Currently submitted to: JMIR Mental Health
Date Submitted: Sep 21, 2026
Open Peer Review Period: Sep 23, 2026 - Nov 18, 2026
(currently open for review)
Warning: This is an author submission that is not peer-reviewed or edited. Preprints - unless they show as "accepted" - should not be relied on to guide clinical practice or health-related behavior and should not be reported in news media as established information.

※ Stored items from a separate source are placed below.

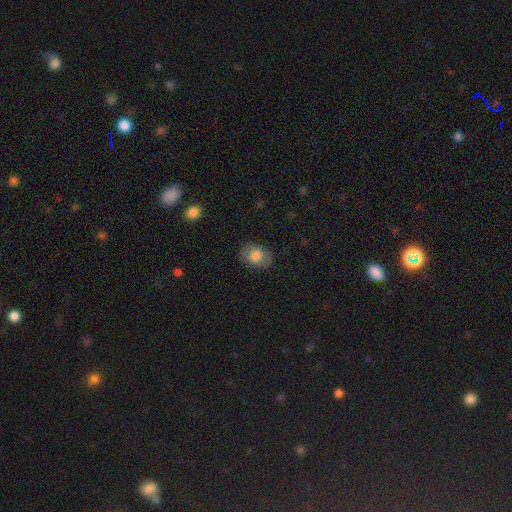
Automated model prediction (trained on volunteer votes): smooth-or-featured: smooth: 73% | featured or disk: 19% | star or artifact: 8%
  how-rounded: in between: 72% | round: 27% | cigar-shaped: 1%
  merging: none: 81% | minor disturbance: 14% | major disturbance: 4% | merger: 1%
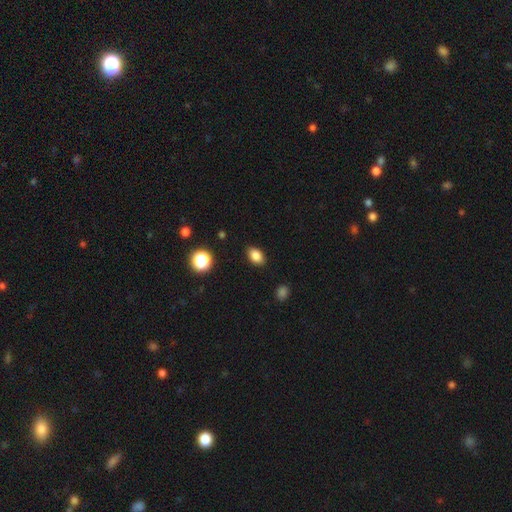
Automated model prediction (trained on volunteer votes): This appears to be a smooth galaxy with no disk features (84%) that is in between round and cigar-shaped (83%). Merging: none (86%).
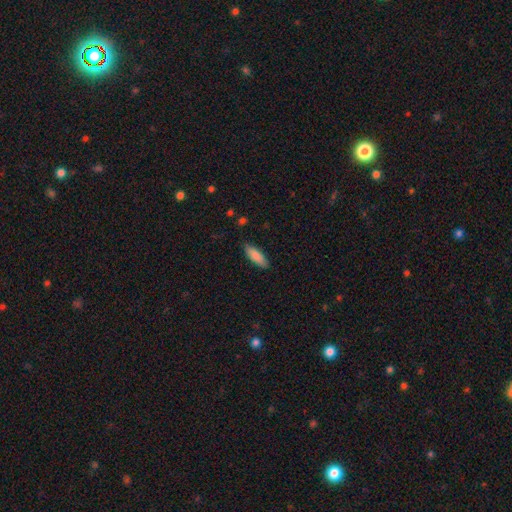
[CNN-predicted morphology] The model was most divided on "how rounded": in between: 59%, cigar-shaped: 40%, round: 1%. More confident: smooth or featured — smooth (87%); merging — none (86%).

Mental Health Literacy Across Psychology Students and Large Language Models: Comparative Study
ABSTRACT
Background:
Mental health misconceptions are widespread, yet little is known about how accurately psychology students identify them, how accuracy varies across stages of psychology education, and how students’ performance compares with that of large language models (LLMs)
Objective:
To assess how accurately psychology students at different stages of their education and four LLMs distinguish mental health myths from facts and to examine response patterns across individual statements.
Methods:
We evaluated the accuracy of 150 psychology students, including 70 first-semester and 80 more advanced students, in classifying 15 mental health myths and 15 facts. Additionally, we used ChatGPT-5.4, Claude Sonnet 4.5, DeepSeek V3.2, and GLM-5 to classify the same statements across 80 independent runs per statement and model.
Results:
First-semester students classified 75.2% of myths and 55.4% of facts accurately; corresponding values were 87.7% and 69.3% for advanced students. A binomial generalized linear mixed-effects model indicated that group differences in classification accuracy varied between myths and facts. Compared with first-semester students, advanced students had higher odds of accurate classification for both myths (odds ratio [OR] 3.22, 95% CI 2.40-4.32; P<.001) and facts (OR 2.83, 95% CI 2.17-3.69; P<.001). LLMs generally showed higher accuracy than both student groups in classifying statements, although performance varied substantially across models, particularly for facts. Item-level analyses revealed partly distinct error patterns: students and LLMs struggled with some of the same facts, whereas they also showed relative advantages on specific statements.
Conclusions:
These findings suggest that mental health literacy differs significantly across stages of psychology education and that, although current LLMs perform strongly on this classification task, some item-specific errors recurred across repeated runs. Examining which myths and facts remain difficult may help identify specific gaps in both psychology education and AI-generated mental health information.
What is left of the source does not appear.